SilverStone took some time making sure this would be as close to silent as possible. Both side panels are insulated with foam padding. Also, by using the plastic cage for the hard drives, they were able to insulate the hard drive noise as well. I can honestly say this is the quietest case I have ever used that runs fans.

The next feature that blew my mind is the utter lack of sharp edges. Most manufacturers have woken up and pay close attention to this little detail. However, since I am looking for them, I have managed to always find at least one finger-biter in every chassis I have ever worked on. The Fortress just plain has none. If the edge is not rolled over, it is dulled. Even putting your fingers where they do not belong does not reveal a sharp edge.

When it comes to airflow, nothing kills it faster than those silly stamped fan holes. Even the newer large opening designs still contribute to back-pressure causing the fan to be less efficient than it could be. Here we see the complete lack of them and the use of a more “normal” wire fan guard instead. This makes a huge difference with low speeds fan as they lack the pressure to push through smaller openings. This is also another reason for the silence as there is a lot less turbulence from the air flowing into and out of the fans.

While there was little bling and flash used in the design of this case I can’t help but feel that there was a tremendous amount of time spent developing it. Something as simple as including a reset switch gives big points in my mind. There is nothing worse than pushing your overclock too far and having to reach around to the back to flick off the switch to the power supply because you system had hung hard.

Then there is the cooling. I have yet to see fans running under 1000RPM, no matter the size, remain effective in system cooling. Noctua has been the only fan I have previously run at speeds that low that could manage decent performance. Someone sure did their math correctly because even my furnace of a video card had no idea what hit it.

Even with the GPU fan set to a measly 30%, I was recording idle temperatures in the low 40C range and I have yet to see 70C after hours and hours of gaming. Doesn’t sound like that big of a deal, but that card is overclocked as far as CCC will allow. The same goes for my CPU. I haven’t seen over 40C even running overclocked to 2.5GHz.
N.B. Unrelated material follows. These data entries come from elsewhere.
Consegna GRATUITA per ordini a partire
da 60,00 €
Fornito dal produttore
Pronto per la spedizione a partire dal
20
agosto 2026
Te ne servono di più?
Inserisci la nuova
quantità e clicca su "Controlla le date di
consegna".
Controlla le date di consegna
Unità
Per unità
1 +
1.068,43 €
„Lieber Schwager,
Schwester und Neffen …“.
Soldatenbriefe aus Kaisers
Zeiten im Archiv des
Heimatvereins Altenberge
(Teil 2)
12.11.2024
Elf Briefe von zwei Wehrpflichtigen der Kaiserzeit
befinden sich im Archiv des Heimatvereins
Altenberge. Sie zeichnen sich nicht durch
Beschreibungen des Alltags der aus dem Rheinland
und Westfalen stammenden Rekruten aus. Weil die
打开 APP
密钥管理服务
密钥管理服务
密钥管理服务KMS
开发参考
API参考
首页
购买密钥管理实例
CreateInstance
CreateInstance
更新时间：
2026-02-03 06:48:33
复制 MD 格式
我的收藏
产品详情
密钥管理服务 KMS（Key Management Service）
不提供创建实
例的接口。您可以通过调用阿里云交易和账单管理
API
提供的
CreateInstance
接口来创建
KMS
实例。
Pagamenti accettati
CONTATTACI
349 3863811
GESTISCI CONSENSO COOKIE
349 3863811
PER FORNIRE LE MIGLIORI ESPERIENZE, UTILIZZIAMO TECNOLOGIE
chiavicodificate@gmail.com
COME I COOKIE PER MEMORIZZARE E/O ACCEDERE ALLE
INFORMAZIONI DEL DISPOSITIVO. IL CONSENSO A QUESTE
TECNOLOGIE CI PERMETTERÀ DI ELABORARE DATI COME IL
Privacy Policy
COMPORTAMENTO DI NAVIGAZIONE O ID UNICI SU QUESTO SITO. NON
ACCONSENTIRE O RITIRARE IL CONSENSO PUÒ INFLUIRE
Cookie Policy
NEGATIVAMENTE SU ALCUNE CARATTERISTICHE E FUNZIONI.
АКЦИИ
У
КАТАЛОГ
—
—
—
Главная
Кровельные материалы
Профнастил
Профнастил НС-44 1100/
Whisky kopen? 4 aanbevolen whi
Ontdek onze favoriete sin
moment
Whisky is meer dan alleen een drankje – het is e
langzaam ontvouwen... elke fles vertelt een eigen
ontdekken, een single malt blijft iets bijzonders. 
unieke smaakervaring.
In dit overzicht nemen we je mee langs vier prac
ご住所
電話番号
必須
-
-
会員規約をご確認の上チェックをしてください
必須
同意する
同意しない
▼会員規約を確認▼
This may still not seem like a huge deal until you remember that this is all happening in near silence.

Overall, this case easily scores a 9 out of 10. It has far exceeded my expectations on every level. I do not give out ratings like this very easily. In fact, I believe this is the highest anything has scored in my eyes in some time. What it all boils down to is that you simply get what you pay for. I found pricing from $200 – 240 and can whole-heartily say that you will not be disappointed for spending your hard earned money here.

Any way you look at it, this case is a sure winner. If you don’t need E-ATX size and you want drop dead silence and looks, this case will work great for you. I have had the pleasure of working with some really good cases before, but from here on out I feel I may be spoiled and expect too much in the future. If you are ready to build and have yet to pick a case, take this one very seriously. I guarantee you will not be disappointed.